Notaro and his colleagues use computer programs to create models that simulate regional responses to climate change, and their results show a host of changes to Wisconsin’s winter patterns.

Wisconsin is projected to have fewer days with snow on the ground and warming temperatures will accelerate snowmelt. The fringe months of the cold season – October, November, April and May – could all see significant decreases in snowfall, essentially shortening the winter season and prolonging the “limbo” in between seasons.

Lake effect snowstorms are predicted to increase toward mid-century in the Great Lakes but decrease by century’s end. Lake Superior, which is in a colder environment than the other lakes, will sustain or even increase the frequency of lake effect snowstorms. But this, too, is projected to decline toward the end of the century.

Due to warming temperatures, Wisconsin’s winter precipitation will less often fall the form of snow; instead it will fall as rain.

The forces of change are visible after winter subsides, too.

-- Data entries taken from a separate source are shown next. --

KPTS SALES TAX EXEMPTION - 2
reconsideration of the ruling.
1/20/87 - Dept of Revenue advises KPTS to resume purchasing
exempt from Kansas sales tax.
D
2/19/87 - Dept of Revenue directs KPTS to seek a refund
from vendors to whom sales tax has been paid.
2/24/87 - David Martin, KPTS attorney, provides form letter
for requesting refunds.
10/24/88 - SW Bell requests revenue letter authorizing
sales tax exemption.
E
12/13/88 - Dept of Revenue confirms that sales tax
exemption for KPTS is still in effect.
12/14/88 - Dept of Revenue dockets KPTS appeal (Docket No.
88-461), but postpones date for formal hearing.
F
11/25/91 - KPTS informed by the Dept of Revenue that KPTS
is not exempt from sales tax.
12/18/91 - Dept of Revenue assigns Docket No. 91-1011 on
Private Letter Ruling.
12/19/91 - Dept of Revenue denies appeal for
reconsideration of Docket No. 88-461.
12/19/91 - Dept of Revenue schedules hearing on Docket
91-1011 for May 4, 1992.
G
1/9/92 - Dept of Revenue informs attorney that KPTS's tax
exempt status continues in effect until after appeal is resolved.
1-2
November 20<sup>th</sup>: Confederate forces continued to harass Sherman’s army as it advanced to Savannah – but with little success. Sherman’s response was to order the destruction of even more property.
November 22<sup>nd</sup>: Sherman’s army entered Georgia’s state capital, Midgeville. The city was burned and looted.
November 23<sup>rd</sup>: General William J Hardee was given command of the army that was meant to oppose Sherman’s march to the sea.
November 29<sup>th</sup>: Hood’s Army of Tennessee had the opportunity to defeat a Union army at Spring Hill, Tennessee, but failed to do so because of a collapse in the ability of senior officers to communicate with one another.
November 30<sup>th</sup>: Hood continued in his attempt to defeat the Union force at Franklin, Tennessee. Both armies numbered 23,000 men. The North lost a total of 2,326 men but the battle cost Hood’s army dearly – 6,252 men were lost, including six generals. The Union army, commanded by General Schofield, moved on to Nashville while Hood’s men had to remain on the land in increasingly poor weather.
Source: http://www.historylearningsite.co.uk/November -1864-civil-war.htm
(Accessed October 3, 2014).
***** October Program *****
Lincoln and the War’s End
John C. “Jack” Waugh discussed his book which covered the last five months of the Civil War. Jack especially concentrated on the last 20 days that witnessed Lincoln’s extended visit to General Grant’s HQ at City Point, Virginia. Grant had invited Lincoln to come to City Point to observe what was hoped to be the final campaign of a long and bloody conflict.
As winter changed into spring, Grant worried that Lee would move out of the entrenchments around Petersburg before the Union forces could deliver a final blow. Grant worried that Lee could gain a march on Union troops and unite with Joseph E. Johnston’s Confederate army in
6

Heavy rain events that can dump two-to-three inches are projected to increase in southern Wisconsin, especially in Dane county. Flooding in Lake Delton in 2008 killed three people and caused $763 million in damages. It is just one example of the effects that extreme rain events can have, Notaro says.

The findings that these models generate are valuable to resource managers in the state, Notaro says.

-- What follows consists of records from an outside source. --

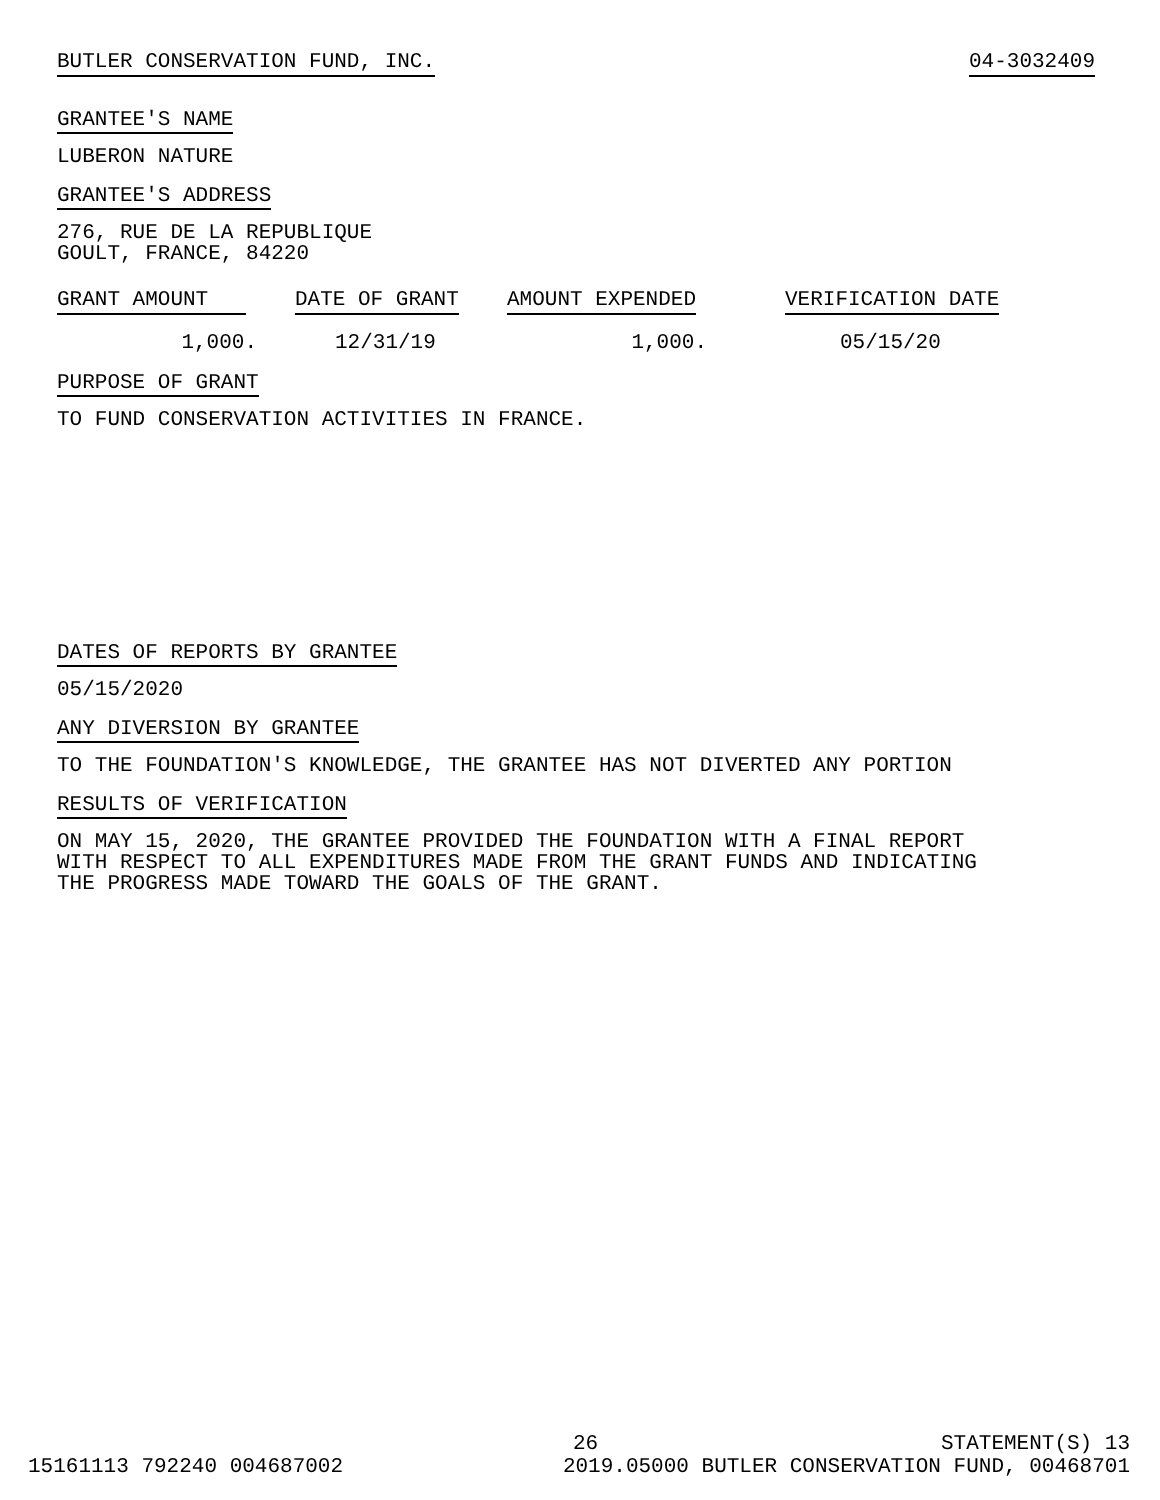BUTLER CONSERVATION FUND, INC. 04-3032409
GRANTEE'S NAME
LUBERON NATURE
GRANTEE'S ADDRESS
276, RUE DE LA REPUBLIQUE
GOULT, FRANCE, 84220
| GRANT AMOUNT | DATE OF GRANT | AMOUNT EXPENDED | VERIFICATION DATE |
| --- | --- | --- | --- |
| 1,000. | 12/31/19 | 1,000. | 05/15/20 |
PURPOSE OF GRANT
TO FUND CONSERVATION ACTIVITIES IN FRANCE.
DATES OF REPORTS BY GRANTEE
05/15/2020
ANY DIVERSION BY GRANTEE
TO THE FOUNDATION'S KNOWLEDGE, THE GRANTEE HAS NOT DIVERTED ANY PORTION
RESULTS OF VERIFICATION
ON MAY 15, 2020, THE GRANTEE PROVIDED THE FOUNDATION WITH A FINAL REPORT
WITH RESPECT TO ALL EXPENDITURES MADE FROM THE GRANT FUNDS AND INDICATING
THE PROGRESS MADE TOWARD THE GOALS OF THE GRANT.
26 STATEMENT(S) 13
15161113 792240 004687002 2019.05000 BUTLER CONSERVATION FUND, 00468701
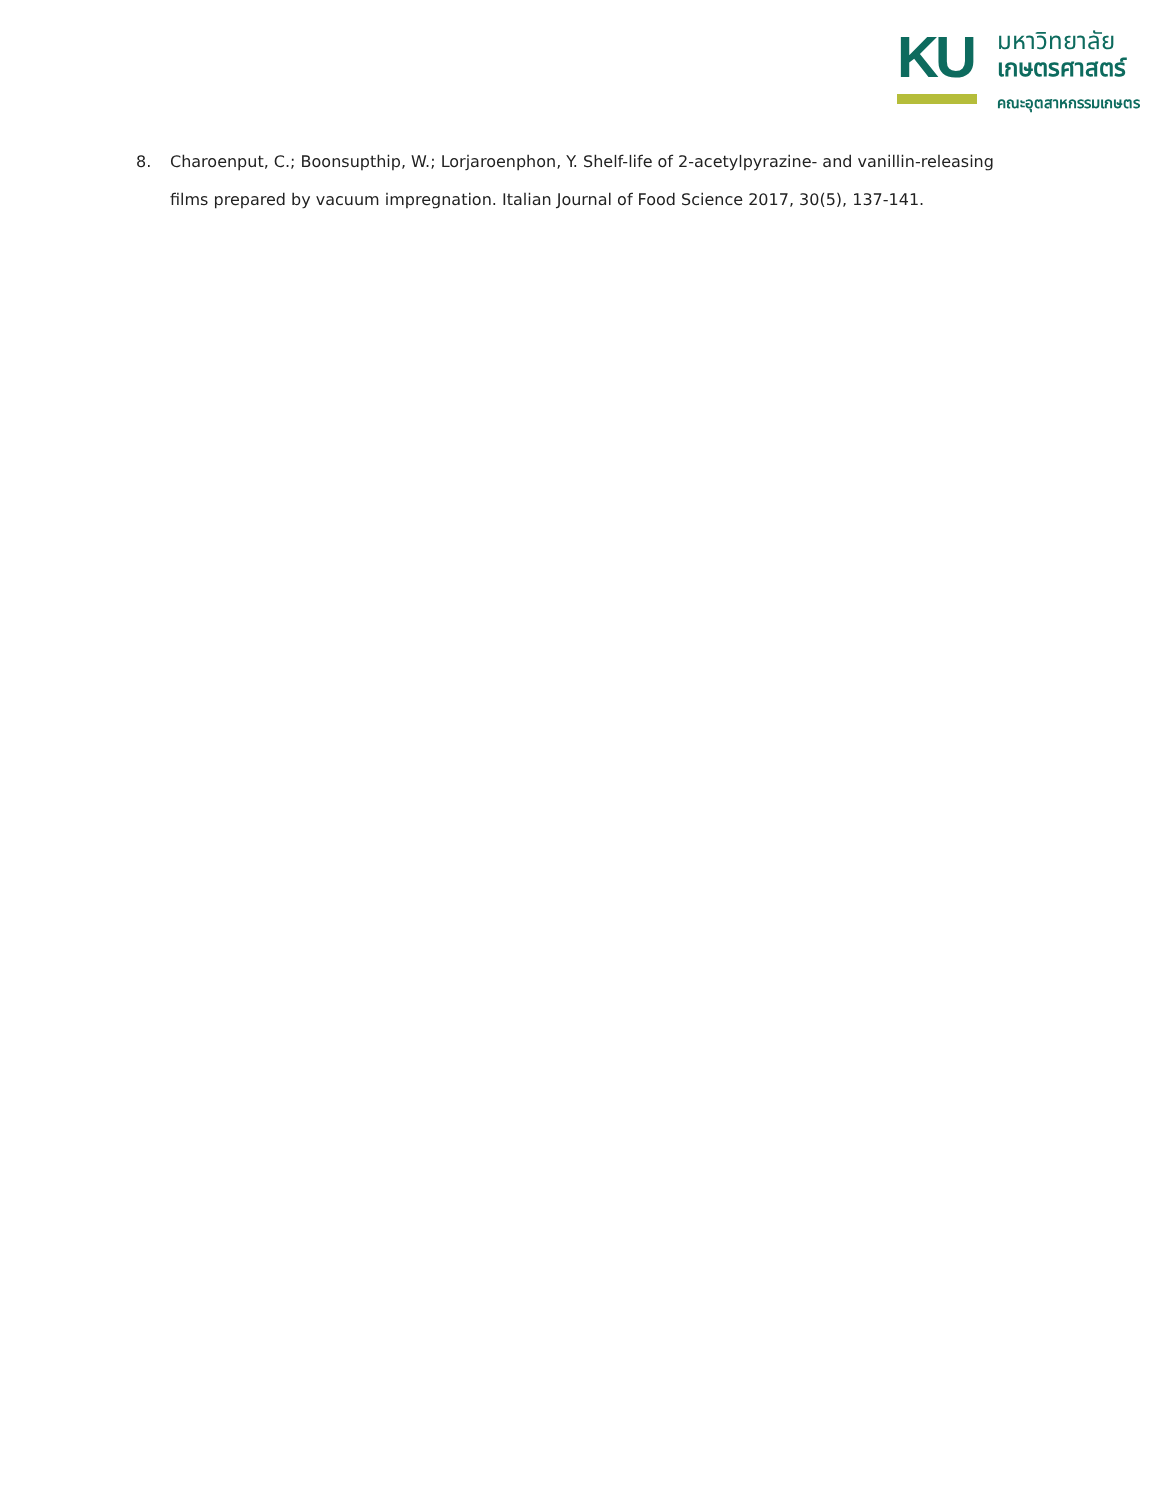KU
มหาวิทยาลัย
เกษตรศาสตร์
คณะอุตสาหกรรมเกษตร
8. Charoenput, C.; Boonsupthip, W.; Lorjaroenphon, Y. Shelf-life of 2-acetylpyrazine- and vanillin-releasing films prepared by vacuum impregnation. Italian Journal of Food Science 2017, 30(5), 137-141.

“We [the Center for Climatic Research] largely develop climate change projection, and other groups use that to kind of get a sense of risk management and how they can change a lot of their policies and planning so that they can dampen some of the negative effects of climate change,” Notaro says. “We’ve done about 52 years of solid research in our center, so we have been a very productive research center here for quite a long time.”

Downscaling global trends

The Great Lakes basin, home to over 30 million Americans and Canadians, houses 21 percent of the world’s fresh water supply. But, according to Notaro, the region is difficult to represent in climate models, which usually operate on a global or continental scale.

“The concern is that a lot of the global climate models, at least half of them, don’t even have the Great Lakes in them,” Notaro says. “The ones that do (include the Great Lakes) barely represent them, so it’s kind of an important issue where you need to use a regional model if you want to study Wisconsin, Michigan, New York and the states in that area.”

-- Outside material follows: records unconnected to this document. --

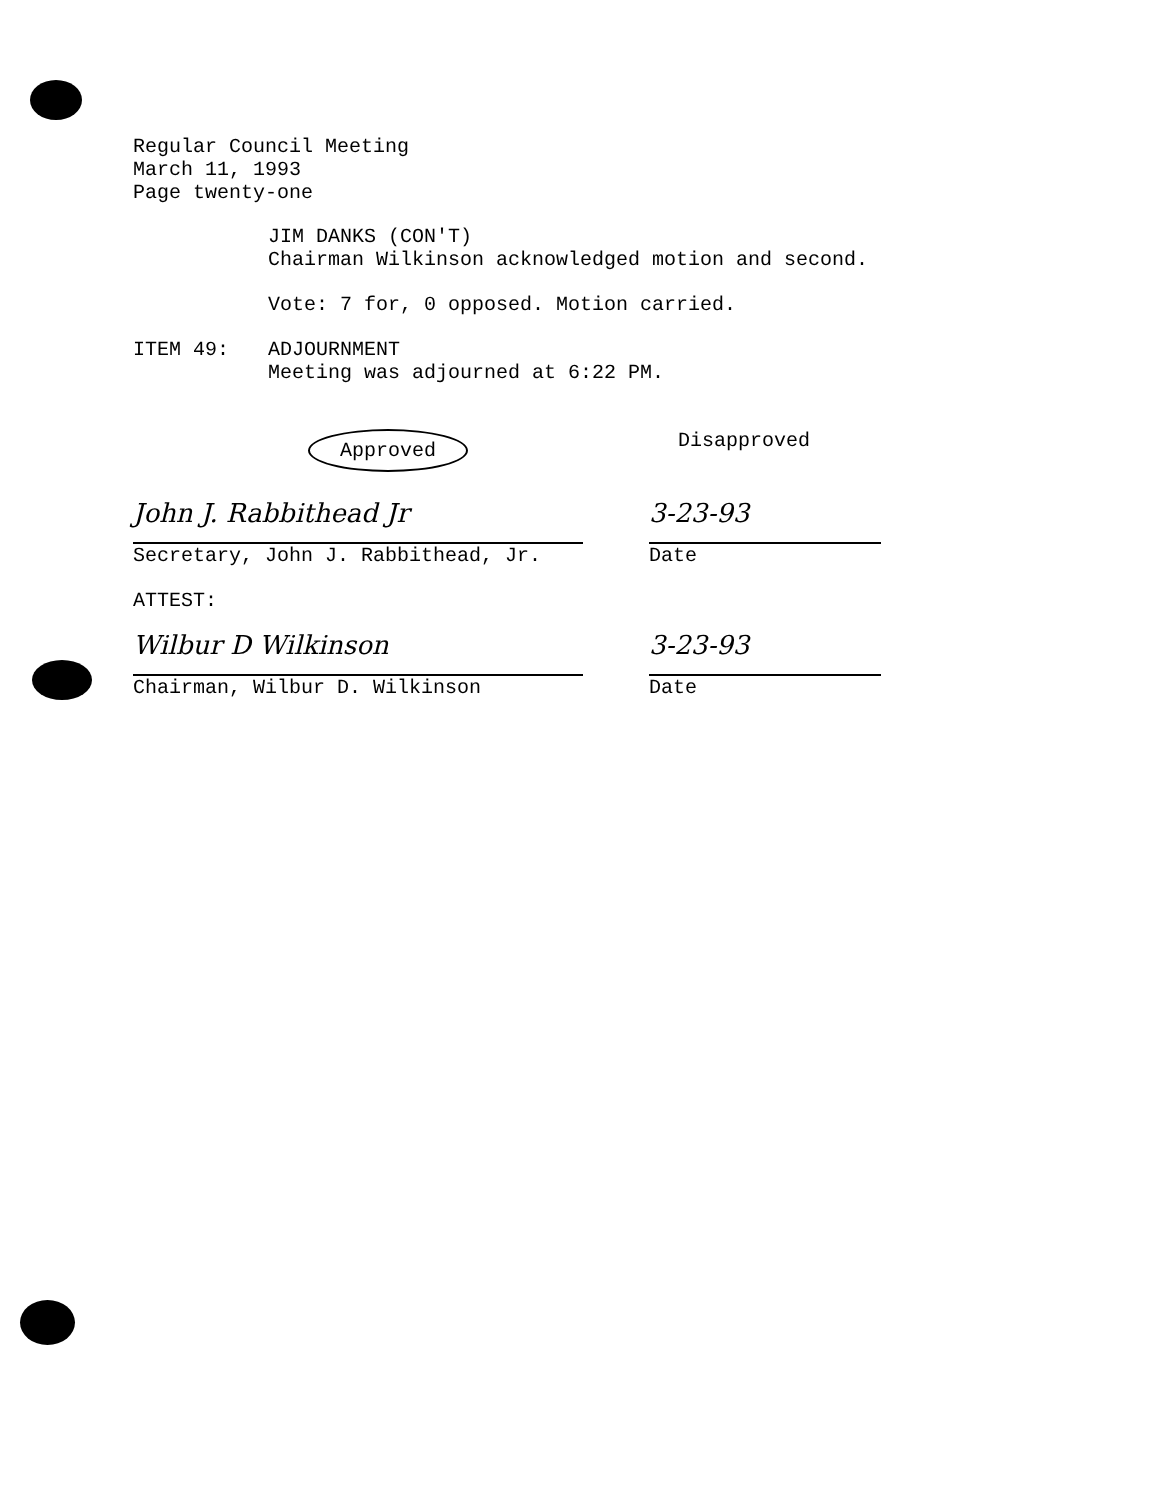Regular Council Meeting
March 11, 1993
Page twenty-one
JIM DANKS (CON'T)
Chairman Wilkinson acknowledged motion and second.
Vote: 7 for, 0 opposed. Motion carried.
ITEM 49: ADJOURNMENT
Meeting was adjourned at 6:22 PM.
Approved Disapproved
John J. Rabbithead Jr
Secretary, John J. Rabbithead, Jr.
3-23-93
Date
ATTEST:
Wilbur D Wilkinson
Chairman, Wilbur D. Wilkinson
3-23-93
Date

In order to investigate changes to the Great Lakes Basin, Notaro and his colleagues use a regional model called RegCM4, for Regional Climate Version 4, developed by the National Centre for Theoretical Physics in Italy. The model is able to produce resolution at a 20-25 kilometer scale, providing a high level of detail critical for detecting changes across smaller climate regions.

To achieve higher resolution over smaller areas, researchers like Notaro use a modeling method called dynamical downscaling.

Global climate data, such as jet streams and cyclones, are entered into the regional model and act as a foundation for its operation. The model then runs over a time scale of the researcher’s choosing, using those larger-scale forces to calculate smaller-scale changes in regional climates. The end results explain how global climate change is affecting the Great Lakes.

“So in other words, how is the large scale wind field and temperature, how is that going to change the Great Lakes Basin, the Great Lakes lake effect snow, that’s something that you need a regional model to study,” Notaro says. “It’s a more complicated process.”